Segment Start: PAGE TEXT

Ocrevus (ocrelizumab) is technically an immunosuppressant, but not in the broad, blanket way that older drugs like methotrexate or cyclophosphamide suppress the immune system. It’s formally classified as an anti-CD20 monoclonal antibody, and experts categorize it as a “selective immunosuppressant” because it targets one specific part of your immune system rather than weakening the whole thing.
What “Selective Immunosuppressant” Means
Immunosuppressants exist on a spectrum. On one end, you have systemic immunosuppressants like long-term corticosteroids and chemotherapy drugs. These reduce the activity of your entire immune system through broad cytotoxic effects. On the other end, you have selective immunosuppressants like Ocrevus, which zero in on a specific immune cell type.

Segment End: PAGE TEXT

WORK ORDER A: In the text on Ocrevus, how is the drug formally classified?
WORK ORDER B: Reproduce word for word the part of the Ocrevus text that opens with the words containing "Ocrevus (ocrelizumab) is" and closes with "immune cell type.".
The records that come next are not needed.

Segment Start: DATASET ENTRIES

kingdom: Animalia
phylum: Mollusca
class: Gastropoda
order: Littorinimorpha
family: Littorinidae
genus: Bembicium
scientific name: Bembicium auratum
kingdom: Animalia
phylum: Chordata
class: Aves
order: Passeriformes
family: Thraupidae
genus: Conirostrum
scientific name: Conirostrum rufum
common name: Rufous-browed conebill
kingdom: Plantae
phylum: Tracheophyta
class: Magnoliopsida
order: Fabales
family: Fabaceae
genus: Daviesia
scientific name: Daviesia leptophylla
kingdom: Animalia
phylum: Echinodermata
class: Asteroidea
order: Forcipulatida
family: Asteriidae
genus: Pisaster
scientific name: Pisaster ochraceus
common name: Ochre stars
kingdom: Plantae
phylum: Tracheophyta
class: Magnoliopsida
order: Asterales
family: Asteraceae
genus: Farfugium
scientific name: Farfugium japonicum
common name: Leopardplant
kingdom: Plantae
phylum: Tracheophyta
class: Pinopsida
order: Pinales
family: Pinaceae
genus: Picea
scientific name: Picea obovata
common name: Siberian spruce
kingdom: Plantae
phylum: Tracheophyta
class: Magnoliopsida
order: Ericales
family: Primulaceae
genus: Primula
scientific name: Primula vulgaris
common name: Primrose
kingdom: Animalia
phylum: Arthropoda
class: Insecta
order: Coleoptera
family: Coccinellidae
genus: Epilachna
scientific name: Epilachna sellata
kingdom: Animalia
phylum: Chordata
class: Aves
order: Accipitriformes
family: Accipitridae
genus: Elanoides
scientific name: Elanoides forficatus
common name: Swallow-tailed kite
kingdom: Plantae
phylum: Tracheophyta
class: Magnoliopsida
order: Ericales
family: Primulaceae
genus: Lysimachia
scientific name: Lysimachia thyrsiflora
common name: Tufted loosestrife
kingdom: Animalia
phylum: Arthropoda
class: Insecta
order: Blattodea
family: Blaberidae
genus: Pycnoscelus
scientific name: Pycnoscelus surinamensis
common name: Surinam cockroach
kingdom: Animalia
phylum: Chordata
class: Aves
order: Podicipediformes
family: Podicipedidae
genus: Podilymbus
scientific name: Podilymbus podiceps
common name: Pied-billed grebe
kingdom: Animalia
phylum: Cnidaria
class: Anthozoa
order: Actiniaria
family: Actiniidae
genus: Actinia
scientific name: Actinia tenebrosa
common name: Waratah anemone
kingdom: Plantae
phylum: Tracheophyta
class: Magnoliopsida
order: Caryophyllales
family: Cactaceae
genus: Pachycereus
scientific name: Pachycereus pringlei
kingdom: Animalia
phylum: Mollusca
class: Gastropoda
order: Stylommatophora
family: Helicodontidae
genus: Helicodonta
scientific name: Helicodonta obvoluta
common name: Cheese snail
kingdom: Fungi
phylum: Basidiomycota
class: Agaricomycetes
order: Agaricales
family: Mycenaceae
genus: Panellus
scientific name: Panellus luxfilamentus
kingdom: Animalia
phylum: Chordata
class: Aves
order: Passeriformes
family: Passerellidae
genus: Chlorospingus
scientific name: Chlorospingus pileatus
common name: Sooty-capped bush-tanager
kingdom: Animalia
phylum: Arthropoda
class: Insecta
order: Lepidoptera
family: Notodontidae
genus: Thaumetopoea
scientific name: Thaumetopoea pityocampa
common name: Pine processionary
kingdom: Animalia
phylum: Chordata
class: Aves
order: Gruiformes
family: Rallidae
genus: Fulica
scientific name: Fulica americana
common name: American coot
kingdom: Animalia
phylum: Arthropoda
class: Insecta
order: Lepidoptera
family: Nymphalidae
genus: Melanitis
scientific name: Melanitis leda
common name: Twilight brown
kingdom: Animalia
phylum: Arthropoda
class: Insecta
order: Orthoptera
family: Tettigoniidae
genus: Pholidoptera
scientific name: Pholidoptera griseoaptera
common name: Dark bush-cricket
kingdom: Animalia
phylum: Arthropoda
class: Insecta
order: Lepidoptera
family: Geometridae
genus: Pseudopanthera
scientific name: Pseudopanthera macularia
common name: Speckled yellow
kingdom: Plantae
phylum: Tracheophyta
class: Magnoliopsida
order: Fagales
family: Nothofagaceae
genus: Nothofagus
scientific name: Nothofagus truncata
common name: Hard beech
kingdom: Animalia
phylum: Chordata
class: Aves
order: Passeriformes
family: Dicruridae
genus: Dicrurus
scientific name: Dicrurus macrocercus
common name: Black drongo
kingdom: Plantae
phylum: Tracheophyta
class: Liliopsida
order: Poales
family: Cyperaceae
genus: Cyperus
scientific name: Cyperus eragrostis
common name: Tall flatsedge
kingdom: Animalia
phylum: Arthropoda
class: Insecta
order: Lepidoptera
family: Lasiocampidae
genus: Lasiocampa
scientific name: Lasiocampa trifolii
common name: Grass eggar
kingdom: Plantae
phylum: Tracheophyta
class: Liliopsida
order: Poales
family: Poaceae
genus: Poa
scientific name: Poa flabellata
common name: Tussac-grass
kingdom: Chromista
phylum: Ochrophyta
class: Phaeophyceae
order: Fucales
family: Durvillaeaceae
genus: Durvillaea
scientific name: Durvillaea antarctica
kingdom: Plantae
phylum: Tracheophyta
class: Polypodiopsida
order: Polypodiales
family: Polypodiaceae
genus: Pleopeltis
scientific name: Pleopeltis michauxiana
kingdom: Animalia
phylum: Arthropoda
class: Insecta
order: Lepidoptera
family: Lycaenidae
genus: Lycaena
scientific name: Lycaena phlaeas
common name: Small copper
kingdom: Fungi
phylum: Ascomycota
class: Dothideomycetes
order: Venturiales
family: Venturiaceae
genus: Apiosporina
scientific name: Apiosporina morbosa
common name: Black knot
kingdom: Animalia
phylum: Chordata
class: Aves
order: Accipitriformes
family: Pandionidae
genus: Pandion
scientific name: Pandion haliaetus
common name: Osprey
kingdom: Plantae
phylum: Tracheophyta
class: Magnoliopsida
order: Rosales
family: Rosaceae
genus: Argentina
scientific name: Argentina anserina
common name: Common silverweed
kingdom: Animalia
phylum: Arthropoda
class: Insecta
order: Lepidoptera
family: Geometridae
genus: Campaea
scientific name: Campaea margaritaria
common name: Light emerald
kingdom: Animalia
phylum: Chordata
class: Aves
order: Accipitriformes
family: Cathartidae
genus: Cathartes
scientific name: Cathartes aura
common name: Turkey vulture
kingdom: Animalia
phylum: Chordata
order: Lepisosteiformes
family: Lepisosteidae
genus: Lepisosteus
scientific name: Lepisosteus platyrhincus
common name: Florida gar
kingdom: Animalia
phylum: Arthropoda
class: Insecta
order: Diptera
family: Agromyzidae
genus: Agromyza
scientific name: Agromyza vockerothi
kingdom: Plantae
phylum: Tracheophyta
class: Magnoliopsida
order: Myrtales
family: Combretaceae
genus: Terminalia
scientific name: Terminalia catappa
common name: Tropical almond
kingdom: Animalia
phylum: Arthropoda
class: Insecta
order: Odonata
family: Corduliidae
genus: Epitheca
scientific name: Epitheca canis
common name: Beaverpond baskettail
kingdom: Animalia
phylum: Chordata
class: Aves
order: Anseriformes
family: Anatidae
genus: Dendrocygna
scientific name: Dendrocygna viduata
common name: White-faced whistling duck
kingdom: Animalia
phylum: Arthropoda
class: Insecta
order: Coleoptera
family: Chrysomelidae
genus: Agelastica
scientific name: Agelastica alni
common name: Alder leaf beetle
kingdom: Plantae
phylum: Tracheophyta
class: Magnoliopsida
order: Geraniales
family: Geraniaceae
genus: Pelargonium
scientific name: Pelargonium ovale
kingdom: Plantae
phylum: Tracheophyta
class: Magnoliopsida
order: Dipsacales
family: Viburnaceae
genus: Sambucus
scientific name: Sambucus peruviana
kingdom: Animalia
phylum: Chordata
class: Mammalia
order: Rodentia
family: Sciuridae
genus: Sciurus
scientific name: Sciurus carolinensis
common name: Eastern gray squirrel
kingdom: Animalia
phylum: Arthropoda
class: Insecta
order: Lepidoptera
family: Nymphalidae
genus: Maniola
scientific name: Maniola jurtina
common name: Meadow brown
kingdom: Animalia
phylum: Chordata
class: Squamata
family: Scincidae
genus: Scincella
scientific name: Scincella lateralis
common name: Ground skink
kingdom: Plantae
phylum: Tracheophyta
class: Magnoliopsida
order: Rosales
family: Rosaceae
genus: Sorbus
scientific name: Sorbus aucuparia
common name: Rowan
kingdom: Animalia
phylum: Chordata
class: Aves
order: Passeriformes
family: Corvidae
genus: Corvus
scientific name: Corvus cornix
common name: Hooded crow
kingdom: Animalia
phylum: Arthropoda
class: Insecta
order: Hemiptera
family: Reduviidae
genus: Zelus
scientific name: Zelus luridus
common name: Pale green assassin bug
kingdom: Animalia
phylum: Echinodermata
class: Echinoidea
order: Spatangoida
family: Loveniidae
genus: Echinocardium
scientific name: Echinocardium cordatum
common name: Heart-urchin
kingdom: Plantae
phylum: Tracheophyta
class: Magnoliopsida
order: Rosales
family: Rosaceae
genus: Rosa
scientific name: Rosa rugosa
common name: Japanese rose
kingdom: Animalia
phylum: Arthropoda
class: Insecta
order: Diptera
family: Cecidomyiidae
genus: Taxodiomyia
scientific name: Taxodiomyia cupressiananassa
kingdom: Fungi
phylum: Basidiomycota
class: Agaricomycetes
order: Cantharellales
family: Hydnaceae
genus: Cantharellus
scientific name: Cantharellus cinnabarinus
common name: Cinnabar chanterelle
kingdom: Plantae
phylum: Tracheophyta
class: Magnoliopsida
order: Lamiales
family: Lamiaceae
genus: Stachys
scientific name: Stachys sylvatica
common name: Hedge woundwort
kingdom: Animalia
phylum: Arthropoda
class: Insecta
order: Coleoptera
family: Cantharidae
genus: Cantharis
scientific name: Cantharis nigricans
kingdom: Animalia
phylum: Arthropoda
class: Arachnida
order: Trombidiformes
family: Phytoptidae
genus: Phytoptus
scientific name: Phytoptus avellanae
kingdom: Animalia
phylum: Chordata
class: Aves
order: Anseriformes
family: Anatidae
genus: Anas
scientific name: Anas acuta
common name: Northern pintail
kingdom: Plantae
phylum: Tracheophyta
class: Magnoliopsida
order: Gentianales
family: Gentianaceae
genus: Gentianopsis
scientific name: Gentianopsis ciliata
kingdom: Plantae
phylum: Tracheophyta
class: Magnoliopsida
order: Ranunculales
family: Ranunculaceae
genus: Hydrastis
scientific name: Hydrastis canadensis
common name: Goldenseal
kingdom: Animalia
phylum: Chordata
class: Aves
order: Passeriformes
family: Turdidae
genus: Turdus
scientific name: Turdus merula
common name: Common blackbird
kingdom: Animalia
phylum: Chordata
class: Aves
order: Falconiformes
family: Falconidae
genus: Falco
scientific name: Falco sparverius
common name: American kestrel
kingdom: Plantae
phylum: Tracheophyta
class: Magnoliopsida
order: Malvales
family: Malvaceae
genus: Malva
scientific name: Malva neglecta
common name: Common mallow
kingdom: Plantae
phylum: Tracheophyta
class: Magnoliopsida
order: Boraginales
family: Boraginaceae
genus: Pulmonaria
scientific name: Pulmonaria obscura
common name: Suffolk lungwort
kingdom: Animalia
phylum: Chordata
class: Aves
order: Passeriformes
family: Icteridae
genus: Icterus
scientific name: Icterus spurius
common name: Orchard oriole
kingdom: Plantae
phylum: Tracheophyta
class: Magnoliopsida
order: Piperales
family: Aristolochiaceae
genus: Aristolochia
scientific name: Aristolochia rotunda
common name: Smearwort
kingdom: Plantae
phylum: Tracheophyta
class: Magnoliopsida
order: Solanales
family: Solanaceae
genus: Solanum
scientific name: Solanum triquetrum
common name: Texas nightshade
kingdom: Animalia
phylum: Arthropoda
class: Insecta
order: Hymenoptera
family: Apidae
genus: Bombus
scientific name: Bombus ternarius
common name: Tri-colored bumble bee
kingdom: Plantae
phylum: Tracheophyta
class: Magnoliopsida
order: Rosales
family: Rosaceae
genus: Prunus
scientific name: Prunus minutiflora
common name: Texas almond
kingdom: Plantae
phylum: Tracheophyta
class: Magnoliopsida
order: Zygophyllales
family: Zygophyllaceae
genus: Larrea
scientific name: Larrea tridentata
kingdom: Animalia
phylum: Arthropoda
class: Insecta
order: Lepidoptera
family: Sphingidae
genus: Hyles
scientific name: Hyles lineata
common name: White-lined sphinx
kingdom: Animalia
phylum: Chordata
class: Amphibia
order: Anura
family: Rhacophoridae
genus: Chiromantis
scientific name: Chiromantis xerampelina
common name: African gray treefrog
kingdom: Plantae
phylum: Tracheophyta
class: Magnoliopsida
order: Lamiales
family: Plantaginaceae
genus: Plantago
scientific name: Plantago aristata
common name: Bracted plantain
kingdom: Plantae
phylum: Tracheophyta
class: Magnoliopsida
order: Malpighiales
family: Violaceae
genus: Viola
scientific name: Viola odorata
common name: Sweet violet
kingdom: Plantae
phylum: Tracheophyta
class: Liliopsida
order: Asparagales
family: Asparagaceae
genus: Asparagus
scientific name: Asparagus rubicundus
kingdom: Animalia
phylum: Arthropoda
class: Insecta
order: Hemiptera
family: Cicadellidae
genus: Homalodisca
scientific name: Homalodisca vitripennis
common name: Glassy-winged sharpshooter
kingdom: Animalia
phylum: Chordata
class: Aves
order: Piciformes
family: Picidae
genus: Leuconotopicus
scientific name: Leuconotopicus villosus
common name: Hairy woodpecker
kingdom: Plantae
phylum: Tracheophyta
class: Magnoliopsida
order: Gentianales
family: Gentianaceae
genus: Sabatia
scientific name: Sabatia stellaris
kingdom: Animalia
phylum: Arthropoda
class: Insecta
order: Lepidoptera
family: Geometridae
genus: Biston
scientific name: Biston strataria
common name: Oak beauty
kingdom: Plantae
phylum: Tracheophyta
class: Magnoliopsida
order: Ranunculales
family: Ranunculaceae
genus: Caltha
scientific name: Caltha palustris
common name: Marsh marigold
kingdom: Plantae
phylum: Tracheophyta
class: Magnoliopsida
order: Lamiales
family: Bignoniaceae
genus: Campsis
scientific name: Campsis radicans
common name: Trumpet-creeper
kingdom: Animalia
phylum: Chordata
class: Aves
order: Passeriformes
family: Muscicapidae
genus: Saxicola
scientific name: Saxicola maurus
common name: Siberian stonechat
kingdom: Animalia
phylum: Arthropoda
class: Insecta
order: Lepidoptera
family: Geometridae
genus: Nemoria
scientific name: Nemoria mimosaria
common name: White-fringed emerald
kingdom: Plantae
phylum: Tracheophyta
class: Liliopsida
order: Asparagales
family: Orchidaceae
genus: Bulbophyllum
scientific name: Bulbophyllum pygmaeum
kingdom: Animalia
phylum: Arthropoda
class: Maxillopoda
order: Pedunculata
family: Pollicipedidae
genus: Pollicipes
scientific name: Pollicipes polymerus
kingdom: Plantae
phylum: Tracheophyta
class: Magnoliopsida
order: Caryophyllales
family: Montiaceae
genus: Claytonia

Segment End: DATASET ENTRIES

ANSWER A: It is formally classified as an anti-CD20 monoclonal antibody.

ANSWER B:
Ocrevus (ocrelizumab) is technically an immunosuppressant, but not in the broad, blanket way that older drugs like methotrexate or cyclophosphamide suppress the immune system. It’s formally classified as an anti-CD20 monoclonal antibody, and experts categorize it as a “selective immunosuppressant” because it targets one specific part of your immune system rather than weakening the whole thing.
What “Selective Immunosuppressant” Means
Immunosuppressants exist on a spectrum. On one end, you have systemic immunosuppressants like long-term corticosteroids and chemotherapy drugs. These reduce the activity of your entire immune system through broad cytotoxic effects. On the other end, you have selective immunosuppressants like Ocrevus, which zero in on a specific immune cell type.